Hunger striker bears witness to Ireland's dirty secret
For decades, the physical and sexual abuse and slave labour of children in industrial schools was Ireland's dirty secret. Mr Sweeney's case echoes the horror stories that began emerging in the 1990s as a generation of often semi-literate survivors recounted experiences described by one victim as "torture and perversion from the middle ages".
Outside the Irish parliament, a dangerously ill man lay on a camp bed behind a wall of placards denouncing paedophiles. Swaddled in blankets and a rain sheet, he was too weak to stand up, retching as he tried to sip water.
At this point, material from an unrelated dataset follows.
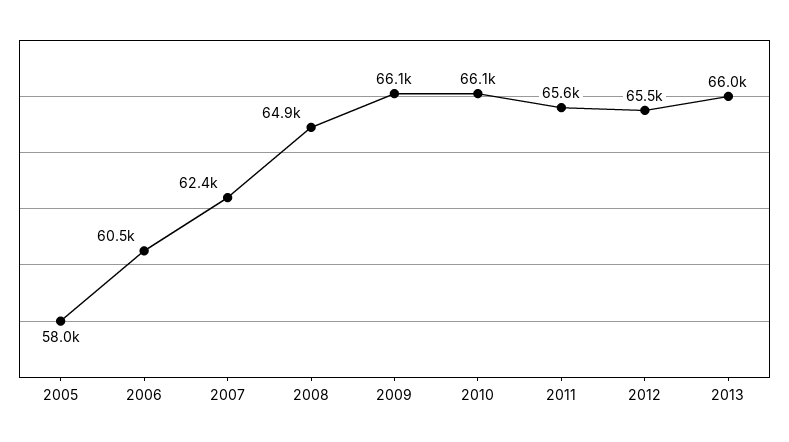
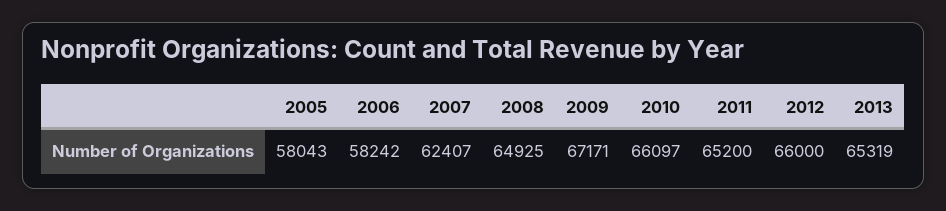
2006: 60500 -> 58242
2009: 66100 -> 67171
2011: 65600 -> 65200
2012: 65500 -> 66000
2013: 66000 -> 65319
As night fell, the Archbishop of Dublin sat holding his hand.
Tom Sweeney, 57, a Dublin-born painter and decorator, suffered five years of physical and sexual abuse by religious orders in Ireland's industrial schools in the 1960s. Enraged by the government's procedures to deal with the country's grim past and offer compensation to the survivors, he today begins his 20th day on hunger strike.
As Mr Sweeney's health rapidly deteriorates, crisis looms for the Irish government. Officials might have thought the protest would peter out over the weekend of European Union celebrations: the road where Mr Sweeney lies was sealed off and the international media stayed away. But if a man is allowed to die on the parliament's doorstep, large numbers of Irish child abuse survivors, including hundreds resident in the UK, will rise up in revolt.
Mr Sweeney's 32-year-old son, Mark, a former boxer, has joined him on hunger strike. His hands are chapped and purple from nights sleeping outside.
He said GPs had refused to come and check his father, but an ambulance crew last week warned he could survive five more days before his health turned.
"Those days are now up," he said. "My father is prepared to fight to the death."
When he was 10, Mr Sweeney was called before a child court and "put away" for five years for playing truant. He was sent to two industrial schools where he was given a number and never referred to by name. He was physically and sexually abused for five years.
The government's child abuse commission to investigate cases and compensate the victims has been dogged by controversy since it was set up following Mr Ahern's state apology to victims in 1999.